Selection:
Mix Examples-Vectors Questions in English

(A) When $n$ equal forces of magnitude $F$ act at a point in the same plane such that the angle between consecutive forces is equal,the angle between them is given by $\theta = \frac{360^\circ}{n}$.
Here,$n = 5$ and $F = 10 \, N$.
The angle between consecutive forces is $\theta = \frac{360^\circ}{5} = 72^\circ$.
According to the polygon law of vector addition,if a set of vectors acting at a point can be represented by the sides of a closed polygon taken in order,their resultant is zero.
Since these five equal forces are symmetric and distributed equally in a plane,they form a closed regular pentagon when placed head-to-tail.
Therefore,the resultant force is $0 \, N$.

(B) Let the resultant vector be $R$. Given that $R \perp A$,the angle between $R$ and $A$ is $90^\circ$.
From the vector addition formula,the angle $\alpha$ that the resultant $R$ makes with vector $A$ is given by $\tan \alpha = \frac{B \sin \theta}{A + B \cos \theta}$.
Since $\alpha = 90^\circ$,$\tan 90^\circ$ is undefined,which implies the denominator must be zero: $A + B \cos \theta = 0$,so $\cos \theta = -\frac{A}{B}$.
The magnitude of the resultant is $R = \sqrt{A^2 + B^2 + 2AB \cos \theta}$.

Material:
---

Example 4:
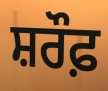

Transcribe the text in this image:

ਸ਼ਰੌਫ਼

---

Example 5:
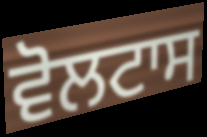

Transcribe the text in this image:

ਵੋਲਟਾਸ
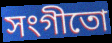
সংগীতো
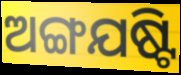
ଅଙ୍ଗଯଷ୍ଟି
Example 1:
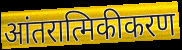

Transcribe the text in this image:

आंतरात्मिकीकरण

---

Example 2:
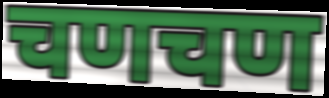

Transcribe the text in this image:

चणचण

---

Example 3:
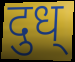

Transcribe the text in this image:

दुध्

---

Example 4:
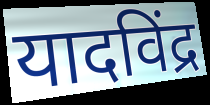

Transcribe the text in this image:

यादविंद्र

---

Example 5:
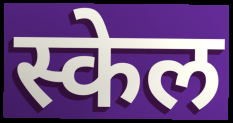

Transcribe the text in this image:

स्केल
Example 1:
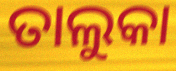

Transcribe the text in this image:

ତାଲୁକା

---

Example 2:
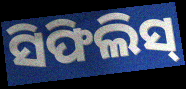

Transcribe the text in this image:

ସିଫିଲିସ୍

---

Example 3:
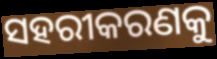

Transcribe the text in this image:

ସହରୀକରଣକୁ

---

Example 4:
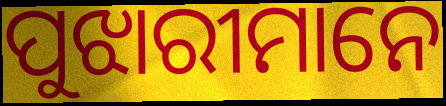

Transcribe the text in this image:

ପୁଝାରୀମାନେ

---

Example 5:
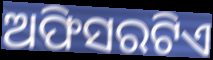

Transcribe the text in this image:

ଅଫିସରଟିଏ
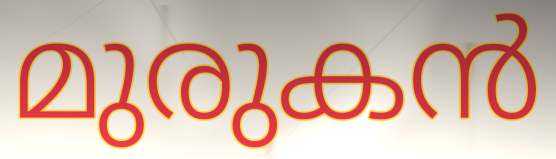
മുരുകൻ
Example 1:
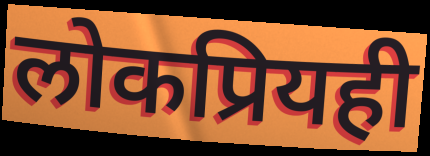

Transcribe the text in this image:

लोकप्रियही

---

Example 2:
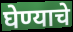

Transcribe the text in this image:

घेण्याचे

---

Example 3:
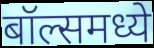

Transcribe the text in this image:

बॉल्समध्ये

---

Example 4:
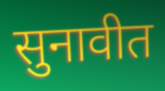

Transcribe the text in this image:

सुनावीत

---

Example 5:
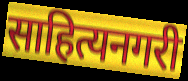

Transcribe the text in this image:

साहित्यनगरी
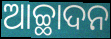
ଆଚ୍ଛାଦନ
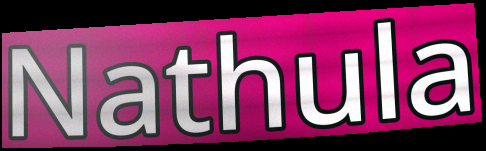
Nathula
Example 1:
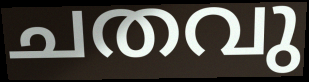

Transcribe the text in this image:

ചതവു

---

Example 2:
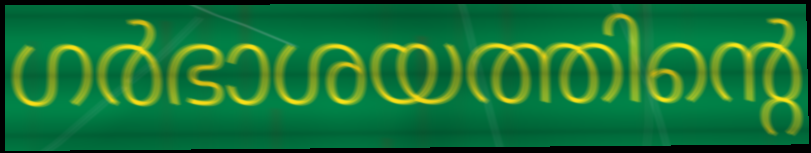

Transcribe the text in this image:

ഗർഭാശയത്തിന്റെ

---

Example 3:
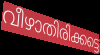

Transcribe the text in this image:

വീഴാതിരിക്കട്ടെ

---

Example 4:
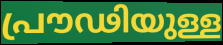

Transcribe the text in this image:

പ്രൗഢിയുള്ള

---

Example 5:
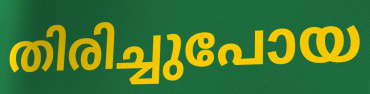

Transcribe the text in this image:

തിരിച്ചുപോയ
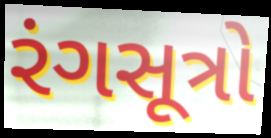
રંગસૂત્રો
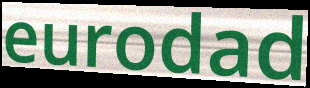
eurodad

Goals:
**a)** Please quote the vector solutions word for word, starting at "According to the" and ending at "force is $0 \, N$.".
**b)** For each statement, tell whether it agrees with the vector solutions. Answer yes or no, and quote the words from the vector solutions that decide it. (i) In part (A), consecutive forces are 72 degrees apart. (ii) In part (A), the five forces placed head-to-tail make a closed square. (iii) In part (B), the resultant makes a 45-degree angle with $A$.

Per-task outputs:
**a)**
According to the polygon law of vector addition,if a set of vectors acting at a point can be represented by the sides of a closed polygon taken in order,their resultant is zero.
Since these five equal forces are symmetric and distributed equally in a plane,they form a closed regular pentagon when placed head-to-tail.
Therefore,the resultant force is $0 \, N$.

**b)**
(i) Yes: "The angle between consecutive forces is $\theta = \frac{360^\circ}{5} = 72^\circ$."
(ii) No: "they form a closed regular pentagon when placed head-to-tail."
(iii) No: "the angle between $R$ and $A$ is $90^\circ$."